What it does
Builds a Cost of Quality model splitting prevention / appraisal / internal-failure / external-failure costs, estimates the cost of poor quality from defect/incident data, computes automation one-time vs recurring cost vs saving with a payback period and break-even, and makes a prioritized investment business case. Uses real figures only, labeling missing inputs as placeholders.
When to use it
For QA economics and business cases — justifying or sizing the QA budget. Advisory; flag for human/finance review before budget decisions.
Prerequisites
qa.config.yml recommended (risk tiers, tooling, environments, process.release_cadence, gates); proceeds with stated assumptions if missing. Reads defect/incident/automation baseline signals.
Output
Test-economics / value-of-testing input to the 29119-3 Organizational Test Strategy / Policy / Test Plan (not itself a 29119-3 document) -> <paths.docs_dir>/COST-OF-QUALITY-<scope>.md.
Mechanics
How it works
- List assumptions and data completeness first; label each input actual/estimated/(placeholder)
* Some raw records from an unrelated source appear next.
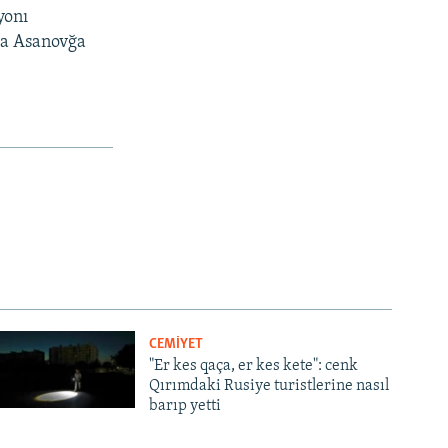
yonı
da Asanovğa
CEMİYET
"Er kes qaça, er kes kete": cenk
Qırımdaki Rusiye turistlerine nasıl
barıp yetti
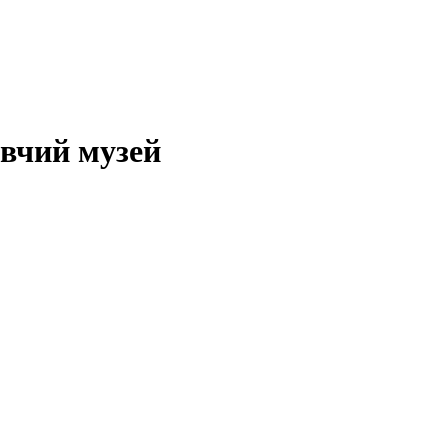
авчий музей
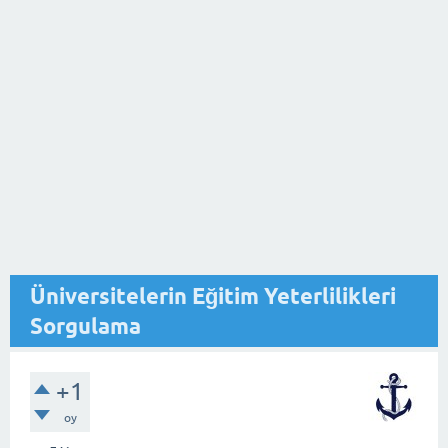
Üniversitelerin Eğitim Yeterlilikleri
Sorgulama
+1
oy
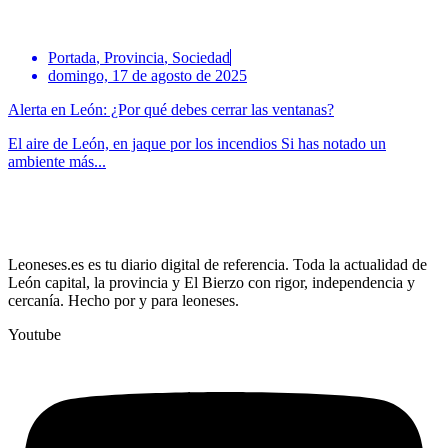
Portada
,
Provincia
,
Sociedad
domingo, 17 de agosto de 2025
Alerta en León: ¿Por qué debes cerrar las ventanas?
El aire de León, en jaque por los incendios Si has notado un
ambiente más...
Leoneses.es es tu diario digital de referencia. Toda la actualidad de
León capital, la provincia y El Bierzo con rigor, independencia y
cercanía. Hecho por y para leoneses.
Youtube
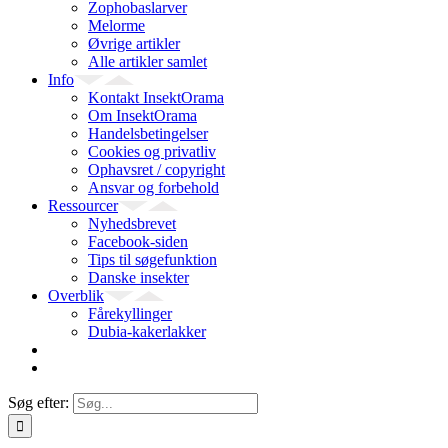
Zophobaslarver
Melorme
Øvrige artikler
Alle artikler samlet
Info
Kontakt InsektOrama
Om InsektOrama
Handelsbetingelser
Cookies og privatliv
Ophavsret / copyright
Ansvar og forbehold
Ressourcer
Nyhedsbrevet
Facebook-siden
Tips til søgefunktion
Danske insekter
Overblik
Fårekyllinger
Dubia-kakerlakker
Søg efter:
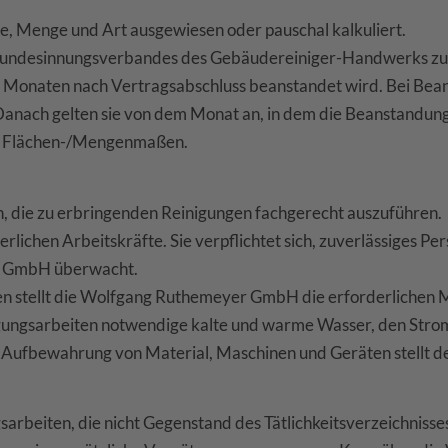
he, Menge und Art ausgewiesen oder pauschal kalkuliert.
s Bundesinnungsverbandes des Gebäudereiniger-Handwerks zugr
drei Monaten nach Vertragsabschluss beanstandet wird. Bei B
ach gelten sie von dem Monat an, in dem die Beanstandungen
en Flächen-/Mengenmaßen.
, die zu erbringenden Reinigungen fachgerecht auszuführen.
lichen Arbeitskräfte. Sie verpflichtet sich, zuverlässiges Pe
er GmbH überwacht.
ten stellt die Wolfgang Ruthemeyer GmbH die erforderlichen M
igungsarbeiten notwendige kalte und warme Wasser, den Stro
 Aufbewahrung von Material, Maschinen und Geräten stellt de
rbeiten, die nicht Gegenstand des Tätlichkeitsverzeichnisses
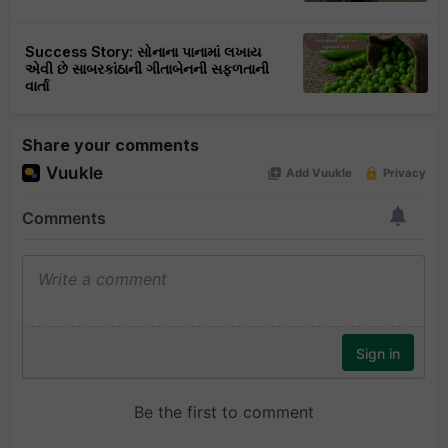
Success Story: સોનાના પાનામાં લખાય
એવી છે સાબરકાંઠાની ગીતાબેનની સફળતાની
વાર્તા
Share your comments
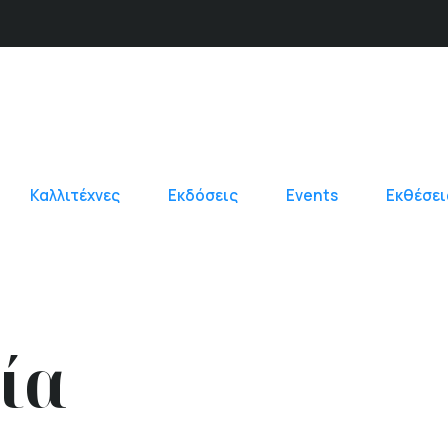
Καλλιτέχνες
Εκδόσεις
Events
Εκθέσει
ία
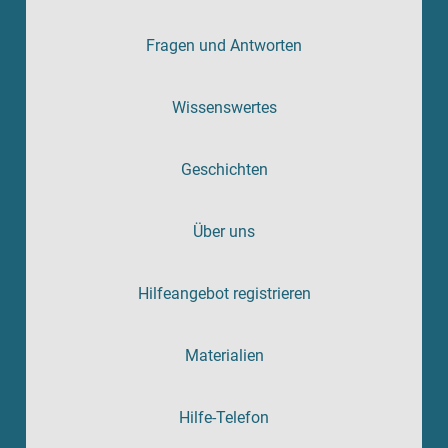
Fragen und Antworten
Wissenswertes
Geschichten
Über uns
Hilfeangebot registrieren
Materialien
Hilfe-Telefon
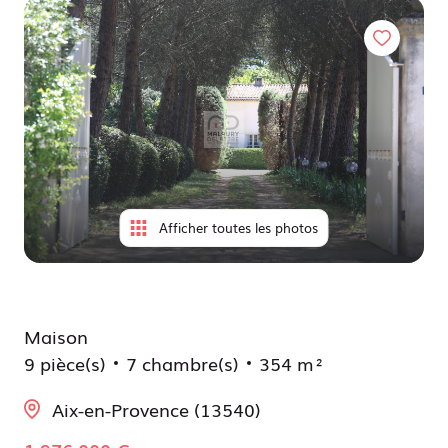
à
locatif
moi
Déjà
vendus
Afficher toutes les photos
Maison
9 pièce(s)
7 chambre(s)
354 m²
Aix-en-Provence (13540)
- Build the CoQ model: prevention/appraisal/internal-failure/external-failure as ranges
- Estimate cost of poor quality from defect/incident data over the period
- Compute automation ROI: one-time vs recurring cost vs saving
- Derive payback period and break-even with the cycle assumption stated
- Make a prioritized business case tied to CoQ categories and expected reductions
Why it works
The theory behind it
Value of testing & test economics (CTAL-TM), grounded in the cost-of-defects/shift-left rationale (Principle 3): defects get exponentially more expensive the later they are caught, which funds prevention. Costs are ranges with stated confidence (Principle 1 — a cost model is a forecast, not an audited statement).
CTAL-TM · CTFL v4.0 §1 (cost of defects)
Example
See it in use
> /qa:cost-of-quality "2026 automation programme"✓ Correct when It splits prevention/appraisal/failure costs and shows automation ROI/payback with the cycle assumption stated.